As with 96 per cent of Irish primary schools, the patron of her local school in Killiney is a religious body, in this case the Church of Ireland.
Because her daughter wasn’t baptised, she slipped well down the priority list.
“It’s frustrating when the church treats the local school as ‘its school’, yet minorities – be they non-Christians, people with no religion, or Unitarians – don’t have their own schools. This is particularly unjust and ironic. The current system was founded to allow for freedom of religion at a time when no one envisaged there being anything other than two religions: Protestant and Catholic.”
The appeal took place in a hotel about five months before the start of the school year. “It felt like going into a job interview,” Kearns says. “It was just a very formal, slightly awkward meeting: five or six of them on one side of the room, versus my husband and I on the other.
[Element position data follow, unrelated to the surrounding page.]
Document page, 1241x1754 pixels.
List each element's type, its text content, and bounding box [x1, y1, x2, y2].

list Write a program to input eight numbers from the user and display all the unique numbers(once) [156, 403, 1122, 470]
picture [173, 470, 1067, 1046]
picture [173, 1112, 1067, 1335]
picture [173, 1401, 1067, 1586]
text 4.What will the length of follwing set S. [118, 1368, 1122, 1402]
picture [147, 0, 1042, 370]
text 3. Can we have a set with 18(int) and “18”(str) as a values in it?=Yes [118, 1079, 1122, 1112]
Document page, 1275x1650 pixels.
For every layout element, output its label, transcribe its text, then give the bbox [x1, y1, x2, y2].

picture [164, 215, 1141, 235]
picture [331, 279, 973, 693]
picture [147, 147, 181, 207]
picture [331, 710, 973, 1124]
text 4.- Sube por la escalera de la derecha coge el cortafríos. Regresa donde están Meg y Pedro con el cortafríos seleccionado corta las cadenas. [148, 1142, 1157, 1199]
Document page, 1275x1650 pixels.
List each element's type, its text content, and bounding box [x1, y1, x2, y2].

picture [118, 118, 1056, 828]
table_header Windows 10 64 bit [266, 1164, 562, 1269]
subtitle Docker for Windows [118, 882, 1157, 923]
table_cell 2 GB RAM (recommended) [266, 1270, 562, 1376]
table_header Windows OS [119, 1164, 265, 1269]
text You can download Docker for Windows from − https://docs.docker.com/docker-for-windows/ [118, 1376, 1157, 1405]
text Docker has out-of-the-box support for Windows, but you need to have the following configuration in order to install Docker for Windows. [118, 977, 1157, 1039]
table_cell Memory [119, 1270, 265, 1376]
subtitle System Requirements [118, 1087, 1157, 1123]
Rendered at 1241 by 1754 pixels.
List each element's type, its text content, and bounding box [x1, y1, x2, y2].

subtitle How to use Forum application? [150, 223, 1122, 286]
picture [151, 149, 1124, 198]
We made the case as to why our daughter should be entitled to a school place. But it felt like a punch in the stomach. I knew we had lost before we’d even left.
“I pay my taxes, I felt that my child was entitled to a school place. But the attitude was: ‘This is our school and we don’t have room for you.’”
She received confirmation that her appeal had been unsuccessful shortly afterwards. Taking a legal action never entered her head, she says, because of the urgency of finding another place.
Luckily, thanks to other parents cancelling their school places, Kearns’s daughter managed to get a place. Kearns was delighted, but with another child who will be of school-going age shortly, she’s worried about having to repeat the process.
“When you’re not a member of a religious faith, you’re left with a begging bowl, hoping you get a school place,” she says. “Others are in a position where they can weigh up their options. But when you’re in our position, you take what you can get.”